Post by Dean Wetherby

It’s the end of the school year. After the professor applies a curve, you find out that you got an A in a pretty tough engineering class. It doesn’t matter if you got 100% or just barely eked a 90%. For classification tasks, an A is pretty good but not nearly good enough.

Lately I’ve been writing a few binary classifiers for aerial imaging applications. One example of a classifier is deciding if a frame of the video was taken above clouds which obscures the ground view. So I built a dataset consisting of cloudy and non-cloudy images appropriately split into training, testing and validation sets. I train my classifier which yields 95% accuracy on the test data. That’s pretty good, right? As you can probably guess from the preceding paragraph, it really isn’t.

 

Let’s say we’re processing an aerial video that’s 10 minutes long and has a frame rate of 30 frames per second. That’s 10 min * 60 sec/min * 30 frames/sec or 18,000 frames total. When we run our classifier on the video to detect cloudy and not-cloudy video frames, the classifier is going to incorrectly categorize approximately five percent of the time. This means some non-cloud images will be predicted to be cloudy and cloudy images will be predicted to be not cloudy. 5% of 18,000 frames is 900 frames!

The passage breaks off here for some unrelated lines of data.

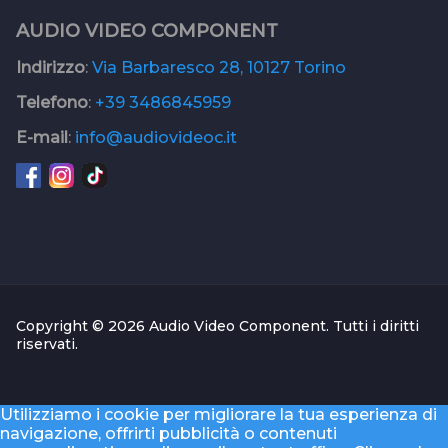
AUDIO VIDEO COMPONENT
Indirizzo
:
Via Barbaresco 28, 10127 Torino
Telefono
:
+39 3486845959
E-mail
:
info@audiovideoc.it
Copyright © 2026 Audio Video Component. Tutti i diritti
riservati.
Utilizziamo i cookie per migliorare la tua esperienza di
navigazione, offrirti pubblicità o contenuti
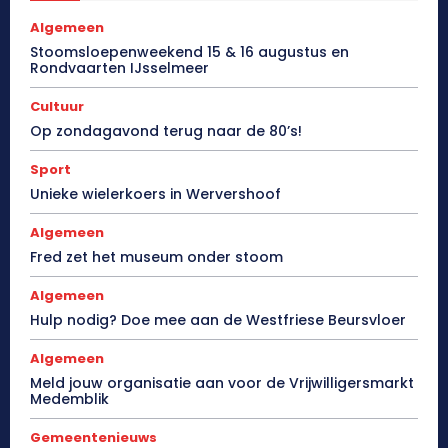
Algemeen
Stoomsloepenweekend 15 & 16 augustus en
Rondvaarten IJsselmeer
Cultuur
Op zondagavond terug naar de 80’s!
Sport
Unieke wielerkoers in Wervershoof
Algemeen
Fred zet het museum onder stoom
Algemeen
Hulp nodig? Doe mee aan de Westfriese Beursvloer
Algemeen
Meld jouw organisatie aan voor de Vrijwilligersmarkt
Medemblik
Gemeentenieuws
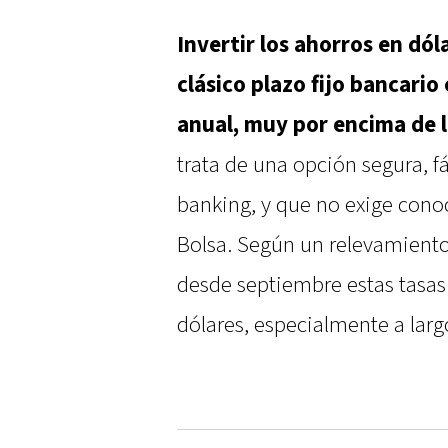
Invertir los ahorros en dóla
clásico plazo fijo bancario
anual, muy por encima de l
trata de una opción segura, f
banking, y que no exige conoc
Bolsa. Según un relevamiento 
desde septiembre estas tasas
dólares, especialmente a larg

That means we are misclassifying a whole lot of frames with an ‘A’ grade classifier.

Although there are numerous approaches to increasing the accuracy/precision/recall of your model, I bring up this issue in order to manage machine learning expectations. Even if the classifier was adjusted somehow to be 99% accurate, we would still be incorrectly classifying 180 frames in our 10 minute video. Missing this many frames could make users frustrated with the classifier. So why not train the model to be 100% accurate? At some point, labeling the training images as cloudy and non-cloudy becomes subjective. In the case of the cloud predictor, what do we do in the case of partially cloudy images? How much of the frame should be covered in clouds before it is labeled cloudy? It’s this decision boundary that the model has difficulty with. If your classifier has a similarly challenging task, sometimes an ‘A’ is the best you can do.